• **Activity**
Extend the discussion thread about Bayesian statistics, picking up after its final sentence.

• **Text for analysis**

□ □ □ □ □

My Trouble with Bayes - another
http://themultidisciplinarian.com/2016/01/21/my-trouble-with-bayes/
======
wuch
If you consider subjective priors to be a problem, this can be addresses to
some degree using so called "objective priors". They are objective in a sense
that if two people agree on underlying principles of how priors should be
assigned, then they will get the same priors. Catch is that you must decide
what principles to use, as they are not objective themselves.

Updating multiple times on the same evidence can be bad - as it overstates
evidence you have for some hypothesis - but you could do much worse. Instead
of discovering that H implies E, suppose instead that you conditioned on H,
which as later turned out is logically inconsistent. This is in general
serious mistake regardless if what you are doing have word "frequentist" or
"Bayes" attached to it, but consequences are not necessarily always the same.
Larry Wasserman in chapter titled "Strengths and Weaknesses of Bayesian
Inference" of his "All of Statistics" have an example concerned with
estimating a normalizing constant. He compares the two approaches, frequentist
one which works just fine, and Bayes one which fails miserably. There is no
additional commentary so I always wondered if he never realized that
derivation makes inconsistent assumptions, or he realized that but intended to
show that frequentist comes out just fine. Ex falso quod libet.

Regarding the raven paradox, the underlying reasoning and conclusions always
appeared to me to perfectly natural and reasonable. I think it is to great
detriment for mathematics and statistics, that people come up with catch names
with word "paradox" in it, for things that are merely unintuitive to them. For
example Simpson's paradox is a simple observation that: probability of an
event, is not a simple average of event probability across all groups, instead
those within group event probabilities should be also weighted by relative
group sizes. Whats paradoxical about that?

□ □ □ □ □

• **Listed entries**

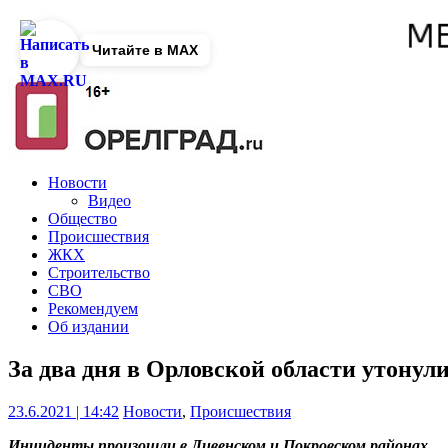
Читайте в MAX
Новости
Видео
Общество
Происшествия
ЖКХ
Строительство
СВО
Рекомендуем
Об издании
За два дня в Орловской области утонули
23.6.2021 | 14:42
Новости
,
Происшествия
Инциденты произошли в Ливенском и Покровском районах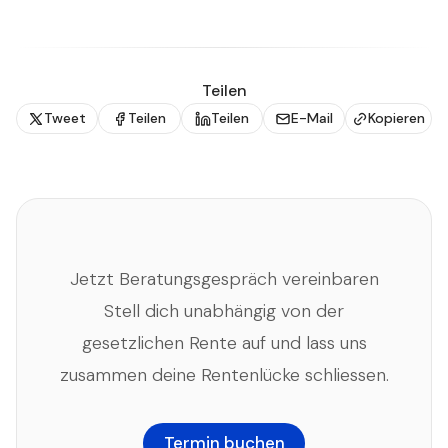
Teilen
Tweet
Teilen
Teilen
E-Mail
Kopieren
Jetzt Beratungsgespräch vereinbaren
Stell dich unabhängig von der
gesetzlichen Rente auf und lass uns
zusammen deine Rentenlücke schliessen.
Termin buchen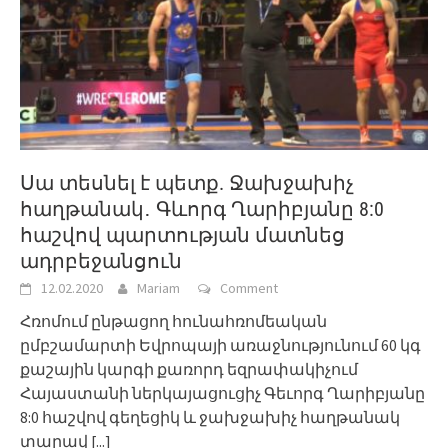
Սա տեսնել է պետք. Ջախջախիչ
հաղթանակ․ Գևորգ Ղարիբյանը 8:0
հաշվով պարտության մատնեց
ադրբեջանցուն
12.02.2020
Mariam
Comment
Հռոմում ընթացող հունահռոմեական
ըմբշամարտի Եվրոպայի առաջնությունում 60 կգ
քաշային կարգի քառորդ եզրափակիչում
Հայաստանի ներկայացուցիչ Գեւորգ Ղարիբյանը
8:0 հաշվով գեղեցիկ և ջախջախիչ հաղթանակ
տարավ
[...]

□ □ □ □ □

• **Response to this exercise**
Regarding negation of H, not being a real hypothesis -- this is only true if
you claim that you somehow consider all alternative hypotheses. I don't think
people claim that. I seems to me that it is rather taken to represent only
those alternative hypothesis that are under consideration given your modeling
assumptions. Then it is perfectly fine and valid. I like how Jaynes avoided
this kind of misinterpretations by conditioning everything on background
information used and other assumptions. Let all of those be represented by B.
Then you would talk about P(H|B) and P(~H|B), which makes it clearer that you
don't talk all unknown unknowns.

------
dkbrk
I have yet to see any convincing criticism of Bayesian reasoning when
performed using priors derived from the Principle of Maximum Entropy [0]. By
incorporating all information available and nothing more, such a prior neither
makes unwarranted assumptions nor throws away information (as is very commonly
done with other methods). In principle the process of generating such a prior
demands absolutely no subjectivity, rather it it the result of a logical
deduction from all information available. In practice some information may be
difficult to specify or incorporate, however this is automatically accounted
for by the Principle of Maximum Entropy as it guarantees that nothing is
assumed that is unspecified and being unable to incorporate some information
will merely result in all possibilities being considered without bias. In the
very worst case when you have no relevant information which can be
incorporated this regresses to an uninformative prior (such as the uniform
distribution) which are easily and rigourously handled by this principle even
in far more complex cases where other approaches fail entirely. Furthermore,
given a different prior this process can tell you exactly what additional
(unwarranted) assumptions are made.

Once the priors are specified, the actual process of Bayesian Reasoning is
formal logical reasoning generalised to the case when you possess incomplete
information. It tells you exactly the degree of belief you can assign to a
proposition given some information; and given this information assigning
either less or more belief than the precise amount this deductive process
tells you are equally grave mistakes.

For further information on the Principle of Maximum Entropy I recommend
reading Prior Probabilities (1968) [1] and chapters 11 and 12 of Probability
Theory: The Logic of Science [2]. If you are unconvinced of the theoretical
validity or universality of Bayesian reasoning I heartily recommend reading
chapters 1 and 2 of Probability Theory: The Logic of Science [2].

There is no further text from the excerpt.